At any rate, these unfortunate events were hugely exploited by an odd array of forces -- including U.S. friends, pro-Zarqawi Sunni fundamentalists, and pro-Saddam Baathists -- in order to discredit Muqtada al-Sadr among Arab Sunnis and to destroy any appeal he might have had for both his uncompromising anti-occupation stance and his reputation for being very much independent of Iran. All that Sadr had achieved politically in the previous period, in terms of building his influence on a pan-Arab (Sunnis and Shiites) Iraqi basis, was thus shattered along with the dome of the Al-Askari Mosque.

(...)

To say this is to point to what I hinted at already, namely that the slide of Iraq toward the worst-case scenario for its population does not necessarily represent the worst-case scenario for Washington. Actually, most of what has happened in recent months in Iraq, except for the publicity surrounding U.S. troops' criminal behavior, has suited Washington's designs. The sharp increase in sectarian tensions as well as the defeat of Muqtada al-Sadr's project played blatantly into Washington's hands. Along with many others, I have warned for quite a long time that, when all is said and done, Washington's only trump card in Iraq is going to be the sectarian and ethnic divisions among Iraqis, which the Bush administration is exploiting in the most cynical way according to the most classical of all imperial recipes: "Divide and rule." This is what Washington's proconsuls in Baghdad, from L. Paul Bremer to Khalilzad, have tried their best to put in place and take advantage of.

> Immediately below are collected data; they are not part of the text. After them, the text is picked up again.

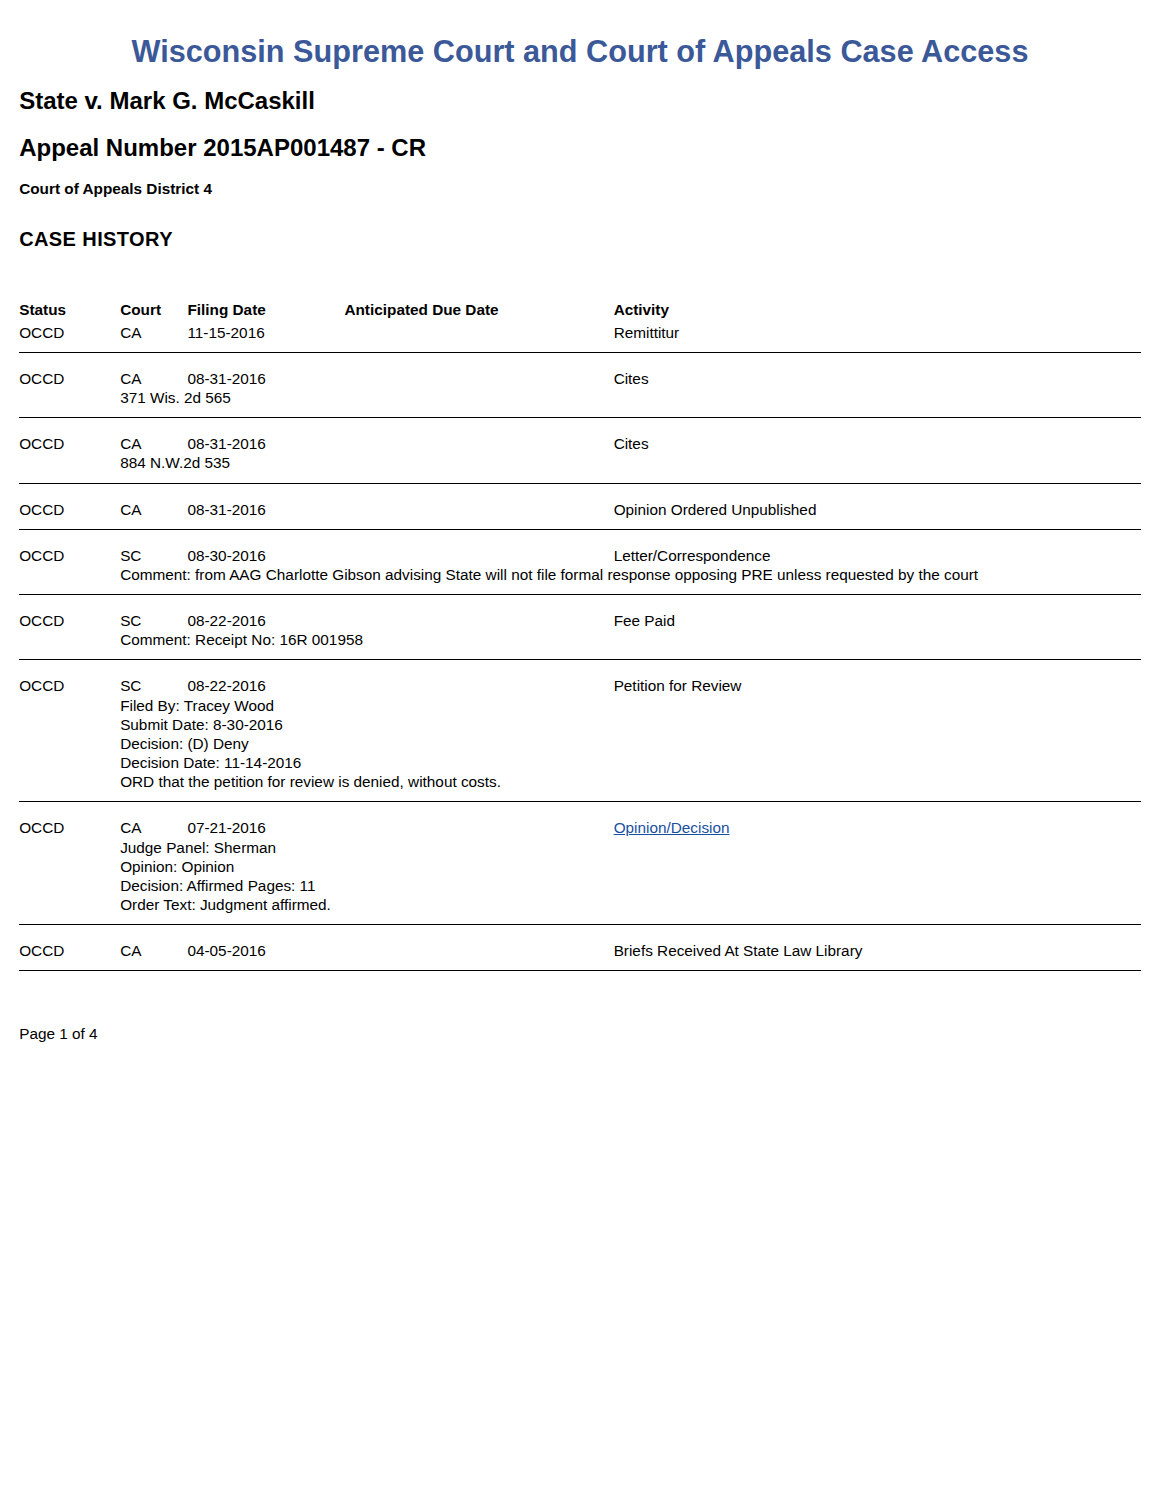Wisconsin Supreme Court and Court of Appeals Case Access
State v. Mark G. McCaskill
Appeal Number 2015AP001487 - CR
Court of Appeals District 4
CASE HISTORY
| Status | Court | Filing Date | Anticipated Due Date | Activity |
| --- | --- | --- | --- | --- |
| OCCD | CA | 11-15-2016 | | Remittitur |
| OCCD | CA | 08-31-2016 | | Cites |
| | 371 Wis. 2d 565 |
| OCCD | CA | 08-31-2016 | | Cites |
| | 884 N.W.2d 535 |
| OCCD | CA | 08-31-2016 | | Opinion Ordered Unpublished |
| OCCD | SC | 08-30-2016 | | Letter/Correspondence |
| | Comment: from AAG Charlotte Gibson advising State will not file formal response opposing PRE unless requested by the court |
| OCCD | SC | 08-22-2016 | | Fee Paid |
| | Comment: Receipt No: 16R 001958 |
| OCCD | SC | 08-22-2016 | | Petition for Review |
| | Filed By: Tracey Wood Submit Date: 8-30-2016 Decision: (D) Deny Decision Date: 11-14-2016 ORD that the petition for review is denied, without costs. |
| OCCD | CA | 07-21-2016 | | Opinion/Decision |
| | Judge Panel: Sherman Opinion: Opinion Decision: Affirmed Pages: 11 Order Text: Judgment affirmed. |
| OCCD | CA | 04-05-2016 | | Briefs Received At State Law Library |
Page 1 of 4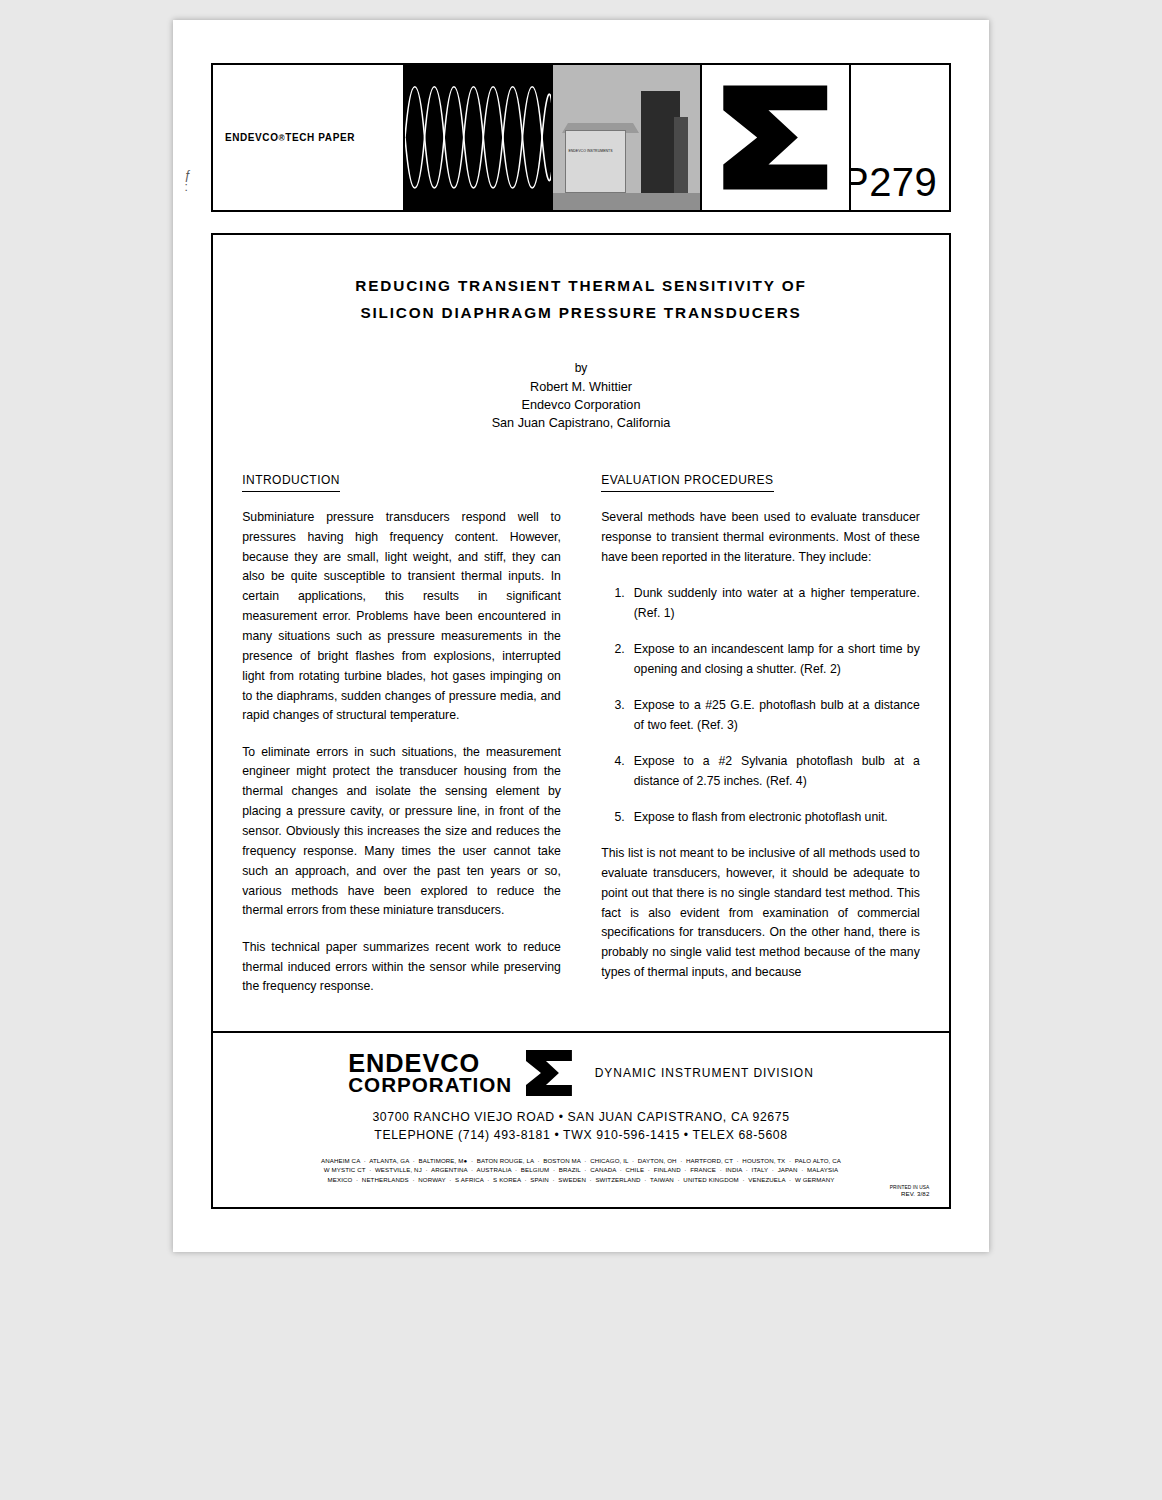ƒ
:
ENDEVCO® TECH PAPER
TP279
REDUCING TRANSIENT THERMAL SENSITIVITY OF
SILICON DIAPHRAGM PRESSURE TRANSDUCERS
by
Robert M. Whittier
Endevco Corporation
San Juan Capistrano, California
INTRODUCTION
Subminiature pressure transducers respond well to pressures having high frequency content. However, because they are small, light weight, and stiff, they can also be quite susceptible to transient thermal inputs. In certain applications, this results in significant measurement error. Problems have been encountered in many situations such as pressure measurements in the presence of bright flashes from explosions, interrupted light from rotating turbine blades, hot gases impinging on to the diaphrams, sudden changes of pressure media, and rapid changes of structural temperature.
To eliminate errors in such situations, the measurement engineer might protect the transducer housing from the thermal changes and isolate the sensing element by placing a pressure cavity, or pressure line, in front of the sensor. Obviously this increases the size and reduces the frequency response. Many times the user cannot take such an approach, and over the past ten years or so, various methods have been explored to reduce the thermal errors from these miniature transducers.
This technical paper summarizes recent work to reduce thermal induced errors within the sensor while preserving the frequency response.
EVALUATION PROCEDURES
Several methods have been used to evaluate transducer response to transient thermal evironments. Most of these have been reported in the literature. They include:
Dunk suddenly into water at a higher temperature. (Ref. 1)
Expose to an incandescent lamp for a short time by opening and closing a shutter. (Ref. 2)
Expose to a #25 G.E. photoflash bulb at a distance of two feet. (Ref. 3)
Expose to a #2 Sylvania photoflash bulb at a distance of 2.75 inches. (Ref. 4)
Expose to flash from electronic photoflash unit.
This list is not meant to be inclusive of all methods used to evaluate transducers, however, it should be adequate to point out that there is no single standard test method. This fact is also evident from examination of commercial specifications for transducers. On the other hand, there is probably no single valid test method because of the many types of thermal inputs, and because
ENDEVCO
CORPORATION
DYNAMIC INSTRUMENT DIVISION
30700 RANCHO VIEJO ROAD • SAN JUAN CAPISTRANO, CA 92675
TELEPHONE (714) 493-8181 • TWX 910-596-1415 • TELEX 68-5608
ANAHEIM CA · ATLANTA, GA · BALTIMORE, M● · BATON ROUGE, LA · BOSTON MA · CHICAGO, IL · DAYTON, OH · HARTFORD, CT · HOUSTON, TX · PALO ALTO, CA
W MYSTIC CT · WESTVILLE, NJ · ARGENTINA · AUSTRALIA · BELGIUM · BRAZIL · CANADA · CHILE · FINLAND · FRANCE · INDIA · ITALY · JAPAN · MALAYSIA
MEXICO · NETHERLANDS · NORWAY · S AFRICA · S KOREA · SPAIN · SWEDEN · SWITZERLAND · TAIWAN · UNITED KINGDOM · VENEZUELA · W GERMANY
PRINTED IN USA
REV. 3/82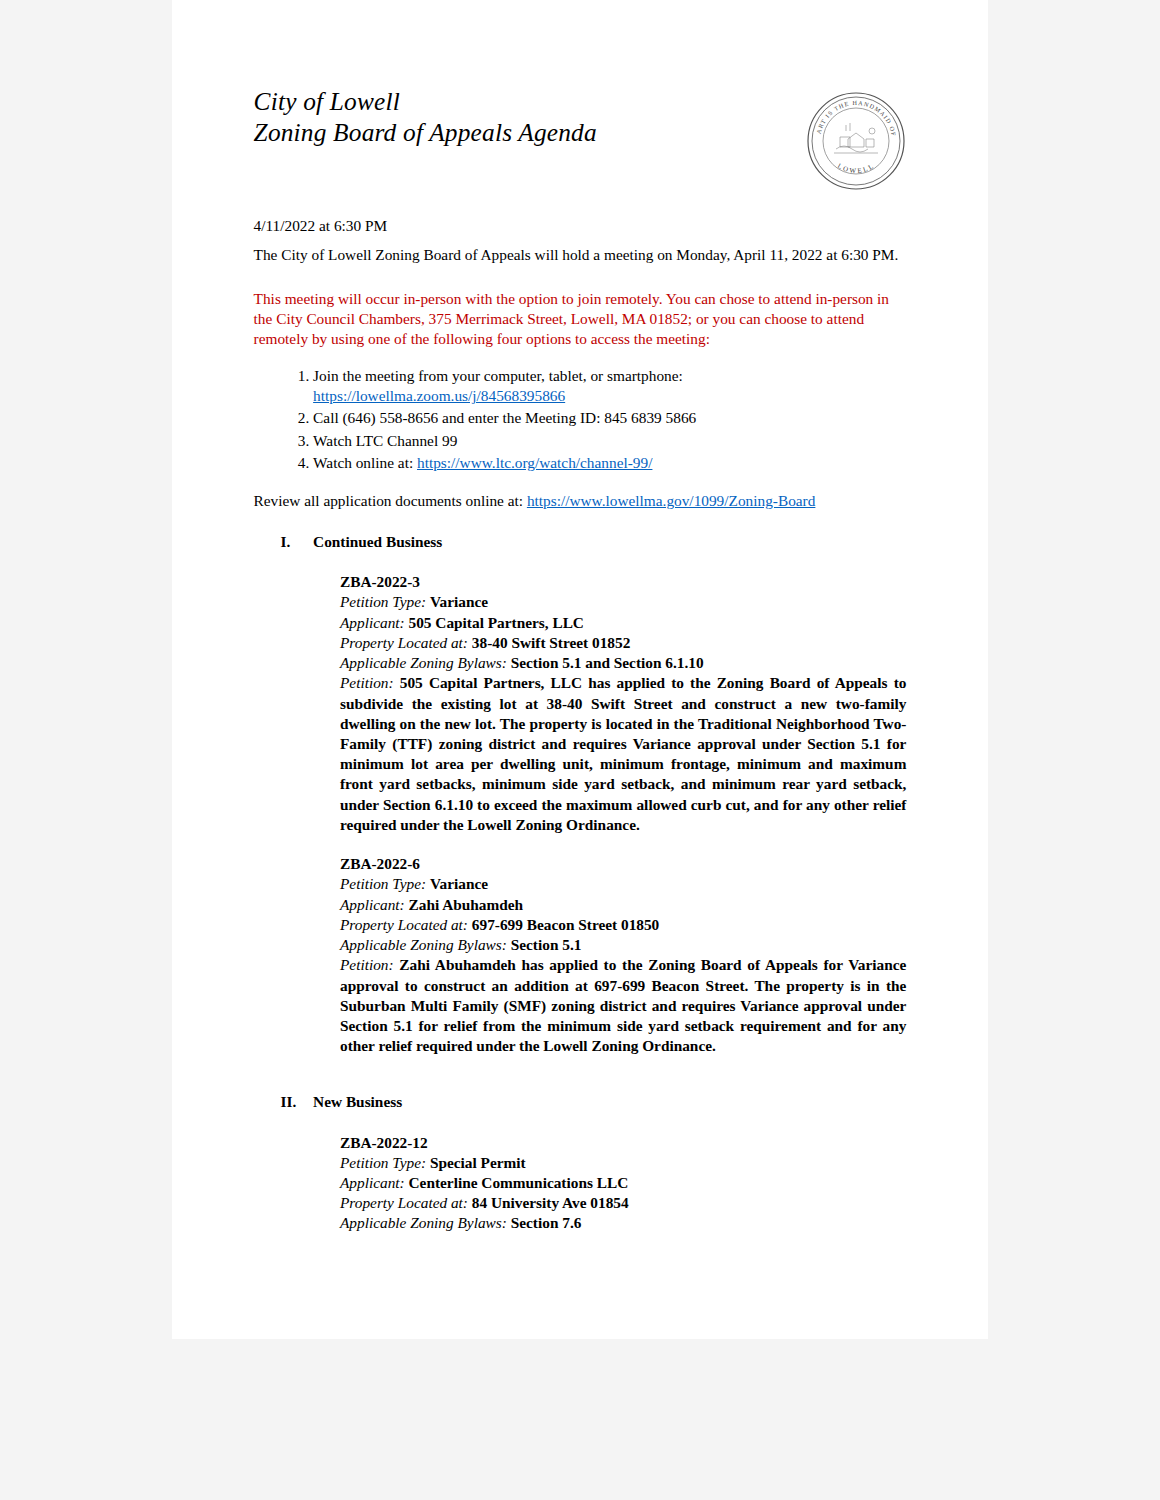City of Lowell
Zoning Board of Appeals Agenda
ART IS THE HANDMAID OF HUMAN GOOD LOWELL
4/11/2022 at 6:30 PM
The City of Lowell Zoning Board of Appeals will hold a meeting on Monday, April 11, 2022 at 6:30 PM.
This meeting will occur in-person with the option to join remotely. You can chose to attend in-person in the City Council Chambers, 375 Merrimack Street, Lowell, MA 01852; or you can choose to attend remotely by using one of the following four options to access the meeting:
Join the meeting from your computer, tablet, or smartphone: https://lowellma.zoom.us/j/84568395866
Call (646) 558-8656 and enter the Meeting ID: 845 6839 5866
Watch LTC Channel 99
Watch online at: https://www.ltc.org/watch/channel-99/
Review all application documents online at: https://www.lowellma.gov/1099/Zoning-Board
I.
Continued Business
ZBA-2022-3
Petition Type: Variance
Applicant: 505 Capital Partners, LLC
Property Located at: 38-40 Swift Street 01852
Applicable Zoning Bylaws: Section 5.1 and Section 6.1.10
Petition: 505 Capital Partners, LLC has applied to the Zoning Board of Appeals to subdivide the existing lot at 38-40 Swift Street and construct a new two-family dwelling on the new lot. The property is located in the Traditional Neighborhood Two-Family (TTF) zoning district and requires Variance approval under Section 5.1 for minimum lot area per dwelling unit, minimum frontage, minimum and maximum front yard setbacks, minimum side yard setback, and minimum rear yard setback, under Section 6.1.10 to exceed the maximum allowed curb cut, and for any other relief required under the Lowell Zoning Ordinance.
ZBA-2022-6
Petition Type: Variance
Applicant: Zahi Abuhamdeh
Property Located at: 697-699 Beacon Street 01850
Applicable Zoning Bylaws: Section 5.1
Petition: Zahi Abuhamdeh has applied to the Zoning Board of Appeals for Variance approval to construct an addition at 697-699 Beacon Street. The property is in the Suburban Multi Family (SMF) zoning district and requires Variance approval under Section 5.1 for relief from the minimum side yard setback requirement and for any other relief required under the Lowell Zoning Ordinance.
II.
New Business
ZBA-2022-12
Petition Type: Special Permit
Applicant: Centerline Communications LLC
Property Located at: 84 University Ave 01854
Applicable Zoning Bylaws: Section 7.6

Seen in this light, the present flare-up in sectarian tensions is a godsend for Washington, to the point that many Iraqis suspect that U.S. and Israeli intelligence agencies stand behind the worst sectarian attacks. Note how the occupation seems now "legitimized" by the fact that many Arab Sunnis in mixed areas, who feel threatened, request the presence of foreign troops to guarantee their safety as they have no confidence in Iraqi armed forces. [3] What a paradox, when you think of the fact that Arab Sunnis were and are still the main constituency of the anti-occupation armed insurgency -- though surely not the only one: There has been a growing pattern of anti-occupation armed actions in southern Iraq that is hardly reported, if at all, in the Western media, or even in the Arab media for that matter.